Immunization of older adults only with ATIV was economically attractive at $2111 per QALY, but the incremental cost-effectiveness ratio of immunizing both older adults and young children with ATIV was <$500 per QALY, indicating “extended dominance”.
Incremental cost-effectiveness of influenza vaccination strategies targeting children and older adults implemented in the Canadian population: no immunization of individuals aged 6–64.
| Strategy | Vaccine efficacy | Cost ($ billion) | QALY lost (million) | Incremental cost per QALY gained ($) |
| Immunization of children and older adults with TIV | 0.5 in children aged < 6; 0.2 in older adults | 1.087 | 1.289 | – |
| Immunization of children with TIV and older adults with ATIV | 0.5 in children aged < 6; 0.4 in older adults | 1.157 | 1.241 | Weakly dominated |
| Immunization of children and older adults with ATIV | 0.875 in children; 0.4 in older adults | 1.162 | 1.226 | 1190 |
Abbreviations: TIV, trivalent inactivated vaccine; ATIV, adjuvanted trivalent inactivated vaccine.
2009 Canadian dollars, discounted at 5% annually over a 10-year time horizon.
Quality-adjusted life years lost, discounted at 5% annual over a 10-year time horizon.
Immunization of older adults only with ATIV was economically attractive at $1424 per QALY, but the incremental cost-effectiveness ratio of immunizing both older adults and young children with ATIV was <$300 per QALY, indicating “extended dominance”.
Figure 3Tornado diagram comparing the relative importance of model parameters on estimated cost-effectiveness.
Incremental cost-effectiveness ratios (ICER) are calculated relative to the use of unadjuvanted vaccine in the entire population when adjuvanted vaccine is used in (a) older adults and (b) older adults and young children.
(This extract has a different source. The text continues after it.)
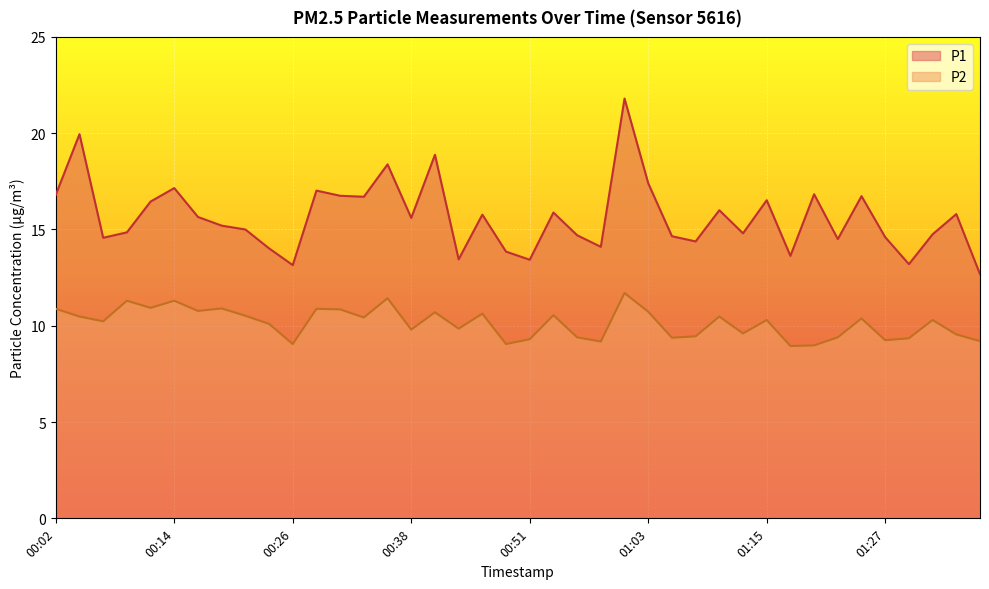

How many lines are shown in the chart?

2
The vertical line corresponds to the base case value for each parameter, with the width of the bars indicating the uncertainty associated with each parameter. The blue segments of the bars correspond to parameter values that result in decreased estimates of cost effectiveness (with negative values corresponding to projected cost savings), while red segments indicate values that increase the base case cost effectiveness. The range of parameters considered in the analysis is described in and .
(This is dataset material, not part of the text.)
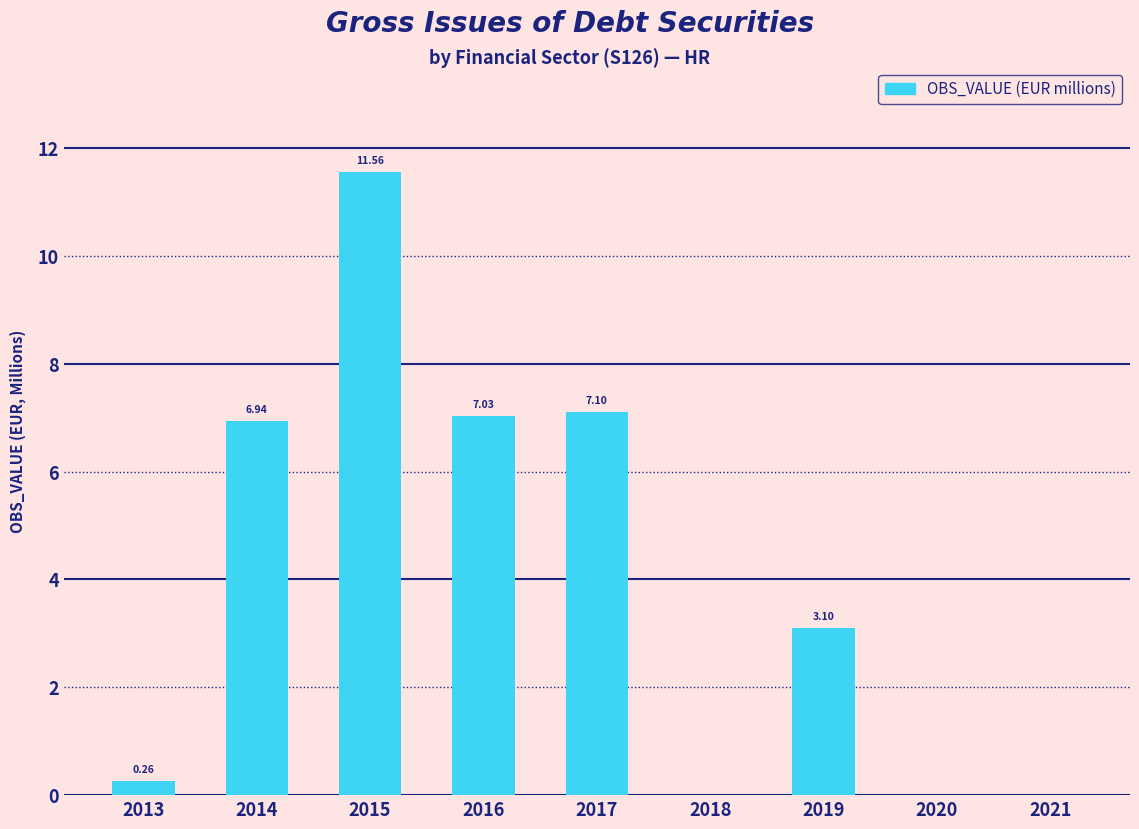

What is the sum of the values at 2021 and 2017?

7.1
Figure 4Vaccine efficacy values above which use of adjuvanted vaccine is no longer the preferred strategy.
Thresholds were determined for different assumed unadjuvanted vaccine efficacies in (a) older adults and (b) young children, assuming different willingness-to-pay thresholds. Unadjuvanted vaccine efficacy used in base case scenarios is indicated by a dotted line.